Although we certainly are carnivores in my family, I love to eat meatless meals and try to eat about three dinners a week without any meat. For those interested in the health and environmental benefits of eating less meat, you can read books by Mark Bittman and Michael Pollan, who both still enjoy an occasional steak. On our weekly pizza night, I always fix a vegetarian pizza for myself (with maybe some good anchovies). I try to fix at least one or two seafood/fish dinners a week and I love to make meatless pasta dishes. But one of the best meals you can fix for dinner involves that super food: beans. It's a high quality protein that is very cheap with no animal fat and lots of fiber. I get my beans these days mostly from Rancho Gordo, that wonderful farm out in Napa Valley run by Steve Sando. He grows the most high quality, fresh beans you will ever taste. You certainly can used canned beans and they are fine, but try buying some great quality dried beans sometime.

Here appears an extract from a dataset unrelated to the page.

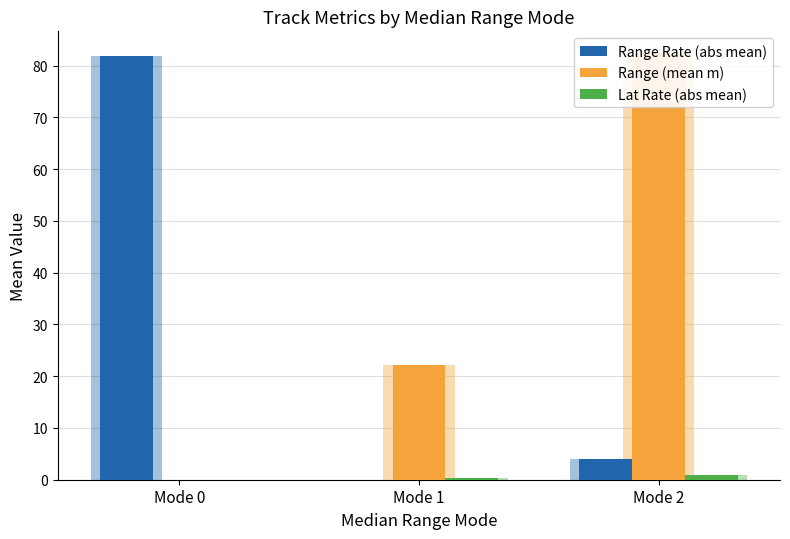

Which category has the lowest value across all series?

Mode 1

They are still so much cheaper than buying meat. He has some wonderful varieties that you will never find in the grocery store. For this recipe, I used cellini. You really can use any bean you like.
A lot of people are confused about how to cook dried beans and are scared to try. It's so easy. You just soak and simmer. Sometimes I just throw the beans in a pot and cover with cold water to soak before I go to bed. If I don't do that, I just go ahead and throw them in some water in the morning and let them soak all day. There is no exact science to it. After they soak you just need to give yourself a couple of hours to cook them, depending on what kind of bean you have and how long they have soaked. I just put mine on to simmer with some aromatics and start tasting them after an hour and keep tasting them until they are the texture I like. That's it.
The rule of thumb in cooking beans is to not add salt until the last 15 or 20 minutes of cooking because it is believed that the salt makes them tougher. I always did this until earlier this year, when I read an article in Gourmet magazine's April issue about cooking beans. They tested this myth and cooked several batches of beans. They found out that the beans which they salted before cooking ended up slightly more tender than those cooked with no salt, or had the salt added at the end of cooking. Also, the beans cooked slightly faster and the tasters felt the salted beans had more flavor. Myth buster! So now I'm putting the salt right in the pot to cook along with the beans.